Speaker: Nhan-Tam Nguyen (University of Dusseldorf)
Title: Approximability of optimal social welfare in multiagent resource allocation with cardinal and ordinal preferences
Multiagent resource allocation deals with the assignment of indivisible and nonshareable goods to agents. Agents express their preferences cardinally in the form of utility functions. Given an allocation, we can aggregate the agents' utility values using the sum (utilitarian social welfare), minimum (egalitarian social welfare) or product operator (Nash product). Since for most cases computing allocations with maximum social welfare is NP-hard, we resort to approximation algorithms. We survey recent approximability and inapproximability results on social welfare optimization. After that we focus on the approximation of social welfare in the more restrictive model of scoring allocation rules, where agents preferences are expressed in ordinal form. Even in this restricted setting social welfare optimization is still computationally hard. Instead of classical approximation algorithms we turn to picking sequences, whose advantage is that they avoid preference elicitation. We study the loss incurred by the application of the picking sequence with respect to an optimal allocation. This is in part joint work with Dorothea Baumeister, Sylvain Bouveret, Jérôme Lang, Trung Thanh Nguyen, Jörg Rothe, and Abdallah Saffidine.

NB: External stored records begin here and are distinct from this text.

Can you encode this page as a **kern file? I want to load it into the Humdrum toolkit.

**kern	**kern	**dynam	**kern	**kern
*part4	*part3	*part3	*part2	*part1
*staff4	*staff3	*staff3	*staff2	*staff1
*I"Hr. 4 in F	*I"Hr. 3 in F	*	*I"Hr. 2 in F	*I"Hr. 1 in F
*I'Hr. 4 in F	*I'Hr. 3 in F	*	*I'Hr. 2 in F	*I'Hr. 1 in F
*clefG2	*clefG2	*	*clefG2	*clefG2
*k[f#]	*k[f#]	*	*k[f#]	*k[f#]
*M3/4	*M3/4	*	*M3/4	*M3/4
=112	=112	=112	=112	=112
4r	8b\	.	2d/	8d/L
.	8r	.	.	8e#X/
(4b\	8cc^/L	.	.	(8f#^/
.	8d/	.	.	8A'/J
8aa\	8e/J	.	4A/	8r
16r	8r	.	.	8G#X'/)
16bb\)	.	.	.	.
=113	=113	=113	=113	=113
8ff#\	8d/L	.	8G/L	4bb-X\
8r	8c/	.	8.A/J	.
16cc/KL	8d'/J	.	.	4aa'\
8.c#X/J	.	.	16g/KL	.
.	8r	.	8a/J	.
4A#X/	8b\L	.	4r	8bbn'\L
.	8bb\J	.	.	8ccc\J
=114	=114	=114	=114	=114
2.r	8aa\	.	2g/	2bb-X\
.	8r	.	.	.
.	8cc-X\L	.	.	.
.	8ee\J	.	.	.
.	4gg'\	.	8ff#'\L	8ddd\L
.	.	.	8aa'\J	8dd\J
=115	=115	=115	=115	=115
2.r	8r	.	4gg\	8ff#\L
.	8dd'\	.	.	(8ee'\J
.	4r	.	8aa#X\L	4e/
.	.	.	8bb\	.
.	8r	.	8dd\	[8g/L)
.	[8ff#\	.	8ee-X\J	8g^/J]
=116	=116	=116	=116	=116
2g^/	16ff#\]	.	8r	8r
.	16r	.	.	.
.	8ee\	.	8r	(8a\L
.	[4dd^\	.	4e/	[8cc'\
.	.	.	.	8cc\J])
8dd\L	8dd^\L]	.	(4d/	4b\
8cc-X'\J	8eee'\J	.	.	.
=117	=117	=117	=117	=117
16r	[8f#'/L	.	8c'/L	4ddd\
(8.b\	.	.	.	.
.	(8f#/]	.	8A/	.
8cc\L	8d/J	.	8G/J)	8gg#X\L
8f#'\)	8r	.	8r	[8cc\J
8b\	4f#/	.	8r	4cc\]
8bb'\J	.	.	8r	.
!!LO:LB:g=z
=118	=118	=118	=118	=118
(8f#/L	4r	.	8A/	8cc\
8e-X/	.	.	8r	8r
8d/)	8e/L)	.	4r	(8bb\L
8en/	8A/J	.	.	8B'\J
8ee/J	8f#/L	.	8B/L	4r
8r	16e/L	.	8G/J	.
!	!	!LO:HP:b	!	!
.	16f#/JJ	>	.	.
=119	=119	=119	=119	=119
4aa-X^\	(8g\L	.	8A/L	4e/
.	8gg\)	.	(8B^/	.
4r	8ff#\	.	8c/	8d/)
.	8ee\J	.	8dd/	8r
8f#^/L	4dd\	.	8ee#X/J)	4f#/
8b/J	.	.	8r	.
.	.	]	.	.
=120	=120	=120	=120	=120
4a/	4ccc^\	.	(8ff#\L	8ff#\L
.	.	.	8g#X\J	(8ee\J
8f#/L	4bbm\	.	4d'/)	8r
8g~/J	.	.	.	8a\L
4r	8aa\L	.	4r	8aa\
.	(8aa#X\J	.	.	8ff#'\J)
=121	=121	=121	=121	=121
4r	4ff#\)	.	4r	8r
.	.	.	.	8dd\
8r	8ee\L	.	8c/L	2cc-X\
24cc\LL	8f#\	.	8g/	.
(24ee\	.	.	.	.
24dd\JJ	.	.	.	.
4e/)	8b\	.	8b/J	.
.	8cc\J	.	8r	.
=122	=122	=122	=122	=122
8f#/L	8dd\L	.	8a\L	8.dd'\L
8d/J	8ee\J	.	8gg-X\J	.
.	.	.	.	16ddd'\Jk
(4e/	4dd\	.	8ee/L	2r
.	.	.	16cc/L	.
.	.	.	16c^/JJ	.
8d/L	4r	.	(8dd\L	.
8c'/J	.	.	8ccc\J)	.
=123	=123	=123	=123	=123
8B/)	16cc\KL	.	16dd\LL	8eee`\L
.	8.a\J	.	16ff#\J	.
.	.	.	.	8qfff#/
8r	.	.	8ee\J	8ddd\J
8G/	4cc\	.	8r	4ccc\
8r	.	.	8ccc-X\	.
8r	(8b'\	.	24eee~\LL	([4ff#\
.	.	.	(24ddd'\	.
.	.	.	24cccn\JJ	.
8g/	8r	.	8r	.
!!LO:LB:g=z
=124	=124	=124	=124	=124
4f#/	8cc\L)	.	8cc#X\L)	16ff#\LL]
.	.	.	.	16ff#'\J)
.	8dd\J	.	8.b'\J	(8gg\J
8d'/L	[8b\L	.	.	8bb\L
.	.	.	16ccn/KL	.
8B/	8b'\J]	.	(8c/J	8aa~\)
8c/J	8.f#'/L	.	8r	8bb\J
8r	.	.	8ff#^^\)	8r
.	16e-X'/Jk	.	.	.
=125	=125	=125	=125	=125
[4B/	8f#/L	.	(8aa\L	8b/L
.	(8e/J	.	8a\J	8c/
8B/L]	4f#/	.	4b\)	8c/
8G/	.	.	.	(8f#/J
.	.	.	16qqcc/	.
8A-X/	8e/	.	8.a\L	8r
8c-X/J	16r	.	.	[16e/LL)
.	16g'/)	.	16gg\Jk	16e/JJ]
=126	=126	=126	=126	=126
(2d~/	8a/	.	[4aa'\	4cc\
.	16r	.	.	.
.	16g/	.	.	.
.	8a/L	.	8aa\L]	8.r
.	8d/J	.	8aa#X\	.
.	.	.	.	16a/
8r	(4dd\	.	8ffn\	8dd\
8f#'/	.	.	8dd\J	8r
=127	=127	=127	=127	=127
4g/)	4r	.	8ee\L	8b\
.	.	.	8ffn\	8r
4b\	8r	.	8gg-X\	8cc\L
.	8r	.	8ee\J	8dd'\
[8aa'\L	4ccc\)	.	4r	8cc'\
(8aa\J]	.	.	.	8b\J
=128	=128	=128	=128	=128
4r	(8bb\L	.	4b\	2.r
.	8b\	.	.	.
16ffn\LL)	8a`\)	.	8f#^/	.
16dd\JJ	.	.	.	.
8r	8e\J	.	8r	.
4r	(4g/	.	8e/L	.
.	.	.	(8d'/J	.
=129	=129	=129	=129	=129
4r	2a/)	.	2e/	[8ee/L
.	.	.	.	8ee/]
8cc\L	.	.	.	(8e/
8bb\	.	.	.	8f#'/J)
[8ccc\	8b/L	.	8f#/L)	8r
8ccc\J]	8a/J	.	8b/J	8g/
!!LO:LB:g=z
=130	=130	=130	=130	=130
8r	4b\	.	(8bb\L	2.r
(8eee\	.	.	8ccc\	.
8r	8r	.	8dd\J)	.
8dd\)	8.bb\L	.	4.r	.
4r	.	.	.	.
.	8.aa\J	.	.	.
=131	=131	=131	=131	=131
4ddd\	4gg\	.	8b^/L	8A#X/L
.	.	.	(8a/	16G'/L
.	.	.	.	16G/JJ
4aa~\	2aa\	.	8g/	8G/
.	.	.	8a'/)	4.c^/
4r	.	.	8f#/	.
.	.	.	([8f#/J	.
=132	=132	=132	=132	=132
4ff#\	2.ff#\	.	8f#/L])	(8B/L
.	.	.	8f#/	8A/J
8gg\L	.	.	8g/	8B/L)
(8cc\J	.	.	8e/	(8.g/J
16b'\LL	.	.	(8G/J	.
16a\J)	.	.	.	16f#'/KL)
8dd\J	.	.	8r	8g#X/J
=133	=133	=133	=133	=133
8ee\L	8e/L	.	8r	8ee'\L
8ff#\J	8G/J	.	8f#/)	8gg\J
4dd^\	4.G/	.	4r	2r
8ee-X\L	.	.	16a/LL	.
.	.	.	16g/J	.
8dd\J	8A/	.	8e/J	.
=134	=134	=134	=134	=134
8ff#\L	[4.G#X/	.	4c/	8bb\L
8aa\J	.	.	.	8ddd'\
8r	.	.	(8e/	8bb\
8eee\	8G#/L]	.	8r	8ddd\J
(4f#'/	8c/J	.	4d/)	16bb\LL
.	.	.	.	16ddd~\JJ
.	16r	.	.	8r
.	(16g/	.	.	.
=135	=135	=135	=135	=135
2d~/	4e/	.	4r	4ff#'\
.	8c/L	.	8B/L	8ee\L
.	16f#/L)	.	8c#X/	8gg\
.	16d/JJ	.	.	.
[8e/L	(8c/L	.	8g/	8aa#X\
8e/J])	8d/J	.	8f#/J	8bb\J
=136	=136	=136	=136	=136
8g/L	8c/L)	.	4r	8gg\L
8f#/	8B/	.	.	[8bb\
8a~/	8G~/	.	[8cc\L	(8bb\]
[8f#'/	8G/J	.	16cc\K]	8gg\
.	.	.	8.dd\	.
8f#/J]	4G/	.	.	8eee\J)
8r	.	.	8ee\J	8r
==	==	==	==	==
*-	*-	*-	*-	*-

Speaker: Yann Chevaleyre (LIPN, Paris-Nord)
Title: Multiagent Allocation of Indivisible Goods: Survey and Open Questions
Traditionally, allocating goods to agents is done by a central authority by solving a combinatorial optimization problem. When no such authority exist, agents can negotiate and share resources in a decentralized manner. Since the last 15 years, there have been many researches on this topic, both investigating the efficiency and fairness of the decentralized solutions. This talk will survey this literature, and try to make the link between both the centralized and decentralized approaches.